Lent, rooted in lengthening of days, springtime, renewal
Christian tradition, 40 days before Easter
Don’t let religion, the religious and righteous, old wounds, rules keep you from God
Who’s already there waiting and knows
Relationship, companionship, inquiry, anger, loneliness, disappointment, ego, exhaustion, delight, gratitude, joy, peace
God can hold it all and you at the very same time
Held, always loved
Take the journey

“a mature and balanced faith is not one that has refused the agony and the wrestling but one that has been through them and grown from the experience.”― Malcolm Guite, The Word in the Wilderness

Borrowed Light, Shared Color

“You are the sky.
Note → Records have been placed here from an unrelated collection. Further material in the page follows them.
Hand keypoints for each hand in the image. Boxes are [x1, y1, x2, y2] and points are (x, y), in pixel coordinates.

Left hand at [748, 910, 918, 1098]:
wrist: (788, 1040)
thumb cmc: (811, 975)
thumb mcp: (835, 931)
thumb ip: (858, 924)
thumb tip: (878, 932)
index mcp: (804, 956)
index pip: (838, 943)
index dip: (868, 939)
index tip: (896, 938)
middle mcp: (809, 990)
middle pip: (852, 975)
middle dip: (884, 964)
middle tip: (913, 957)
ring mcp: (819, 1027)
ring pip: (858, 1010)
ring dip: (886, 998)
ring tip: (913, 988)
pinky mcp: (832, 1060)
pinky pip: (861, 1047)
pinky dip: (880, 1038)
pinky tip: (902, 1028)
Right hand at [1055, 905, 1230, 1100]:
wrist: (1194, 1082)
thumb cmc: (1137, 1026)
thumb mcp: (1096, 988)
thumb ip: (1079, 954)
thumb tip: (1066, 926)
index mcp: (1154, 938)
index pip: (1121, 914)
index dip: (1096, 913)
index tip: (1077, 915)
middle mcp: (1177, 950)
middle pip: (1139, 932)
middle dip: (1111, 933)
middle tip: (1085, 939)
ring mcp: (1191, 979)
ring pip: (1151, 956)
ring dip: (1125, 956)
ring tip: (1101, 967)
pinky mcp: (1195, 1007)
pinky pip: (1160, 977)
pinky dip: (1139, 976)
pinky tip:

Everything else – it’s just the weather.”― Pema Chödrön

“If you can’t find hope
Borrow mine tonight
I’ve been lost too, just trying to get it right
The sun still rises even when you’re tired of the fight
If you can’t see the road, walk by borrowed light
We’re all just healing in real time
If you can’t find hope, borrow mine…

We’re just passing it down the line
‘Til the dark runs out of time” – Able Heart, lyrics – song

Hope, joy, kindness, enthusiasm
Resistance to succumb to chaos, noise, comparison, counting
Daily work, discipline, commitment
Often found in rest, reflection, deep breath, long gaze, communion
To stay soft, to care, to listen
Gratitude, grace, delight
The dark always runs out of time.
How we spend our time in the waiting defines our life.
Given or borrowed
Cast Light! Some brilliant color too.

Sonnet 29: When, in disgrace with fortune and men’s eyes
By William Shakespeare

“When, in disgrace with fortune and men’s eyes,
I all alone beweep my outcast state,
And trouble deaf heaven with my bootless cries,
And look upon myself and curse my fate,
Wishing me like to one more rich in hope,
Featured like him, like him with friends possessed,
Desiring this man’s art and that man’s scope,
With what I most enjoy contented least;
Yet in these thoughts myself almost despising,
Haply I think on thee, and then my state,
(Like to the lark at break of day arising
From sullen earth) sings hymns at heaven’s gate;
For thy sweet love remembered such wealth brings
That then I scorn to change my state with kings.”